> **Text for analysis**:
* * * * * * * * *

ShockWave Medical (SWAV 0.01%), a medical device company focused on treating cardiovascular disease, reported its first-quarter earnings on Wednesday.

This was ShockWave's first earnings report since hitting the public markets in March, so the pressure was on for the company to deliver. It posted impressive revenue growth of 450% during the quarter, albeit off of a small base. Management stated that product adoption was strong both in the U.S. and in international markets.

Expenses are ramping quickly as it works to build out its commercial team and expand its pipeline, but that's to be expected since the company is currently in hypergrowth mode. 

ShockWave Medical's first quarter: The raw numbers

Metric

Q1 2019

Q1 2018

Year-Over-Year  Growth

Revenue

$7.3 million

$1.3 million

450%

Net income (loss)

($12.8 million)

($9.6 million)

N/A

Earnings per share

($1.37)

($5.63)

N/A

Data source: ShockWave Medical.

* * * * * * * * *

> **Work instruction**:
Answer from the ShockWave Medical earnings article:
(a) In what month did ShockWave hit the public markets?
(b) What revenue did the company report for Q1 2019?
(c) What was its net loss in Q1 2018?
The material after this article comes from a separate source.

* * * * * * * * *

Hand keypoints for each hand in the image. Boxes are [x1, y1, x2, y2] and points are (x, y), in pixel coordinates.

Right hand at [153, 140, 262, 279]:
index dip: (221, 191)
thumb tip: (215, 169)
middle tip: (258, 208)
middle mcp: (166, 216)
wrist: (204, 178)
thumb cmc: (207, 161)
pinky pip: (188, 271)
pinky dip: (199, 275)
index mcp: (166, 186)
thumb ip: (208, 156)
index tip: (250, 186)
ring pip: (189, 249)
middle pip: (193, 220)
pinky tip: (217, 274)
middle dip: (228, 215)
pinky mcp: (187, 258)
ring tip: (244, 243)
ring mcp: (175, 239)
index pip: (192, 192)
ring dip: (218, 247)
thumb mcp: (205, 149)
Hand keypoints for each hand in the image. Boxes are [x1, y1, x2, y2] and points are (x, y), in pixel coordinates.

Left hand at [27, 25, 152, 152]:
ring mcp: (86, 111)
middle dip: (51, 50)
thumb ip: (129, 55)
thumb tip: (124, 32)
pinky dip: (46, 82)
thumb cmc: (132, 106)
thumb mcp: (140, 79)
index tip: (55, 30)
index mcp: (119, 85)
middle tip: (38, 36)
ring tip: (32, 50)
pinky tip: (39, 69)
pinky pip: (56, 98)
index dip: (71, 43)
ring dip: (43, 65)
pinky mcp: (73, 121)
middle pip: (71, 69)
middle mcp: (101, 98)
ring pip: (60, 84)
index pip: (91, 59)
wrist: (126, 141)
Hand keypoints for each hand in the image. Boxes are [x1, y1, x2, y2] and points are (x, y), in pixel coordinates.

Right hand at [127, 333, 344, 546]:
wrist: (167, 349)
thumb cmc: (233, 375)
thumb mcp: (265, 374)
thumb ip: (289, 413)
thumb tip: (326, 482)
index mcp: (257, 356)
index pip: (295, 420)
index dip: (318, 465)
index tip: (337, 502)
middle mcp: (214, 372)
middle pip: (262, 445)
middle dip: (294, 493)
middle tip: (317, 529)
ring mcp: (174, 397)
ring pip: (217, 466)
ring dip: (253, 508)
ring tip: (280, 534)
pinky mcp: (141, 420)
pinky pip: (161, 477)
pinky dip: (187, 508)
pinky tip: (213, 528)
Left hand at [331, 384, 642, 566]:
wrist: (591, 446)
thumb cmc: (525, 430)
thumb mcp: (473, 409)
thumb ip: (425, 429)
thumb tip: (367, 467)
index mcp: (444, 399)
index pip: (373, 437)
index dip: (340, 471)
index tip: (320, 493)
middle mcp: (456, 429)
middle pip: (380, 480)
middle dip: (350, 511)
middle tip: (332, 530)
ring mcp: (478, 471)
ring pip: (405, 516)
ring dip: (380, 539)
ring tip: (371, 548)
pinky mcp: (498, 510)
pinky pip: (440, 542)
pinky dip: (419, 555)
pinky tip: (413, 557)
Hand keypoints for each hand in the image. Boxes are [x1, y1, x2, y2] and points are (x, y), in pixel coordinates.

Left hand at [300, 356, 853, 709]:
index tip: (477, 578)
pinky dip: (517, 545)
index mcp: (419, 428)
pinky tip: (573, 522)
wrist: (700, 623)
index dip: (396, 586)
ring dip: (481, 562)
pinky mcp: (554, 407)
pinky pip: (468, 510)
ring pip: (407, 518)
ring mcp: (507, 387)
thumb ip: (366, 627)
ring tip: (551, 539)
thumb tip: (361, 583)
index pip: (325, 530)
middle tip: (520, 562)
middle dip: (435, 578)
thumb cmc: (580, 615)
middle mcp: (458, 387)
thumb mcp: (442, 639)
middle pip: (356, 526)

* * * * * * * * *

> **Reply**:
(a) March
(b) $7.3 million
(c) $9.6 million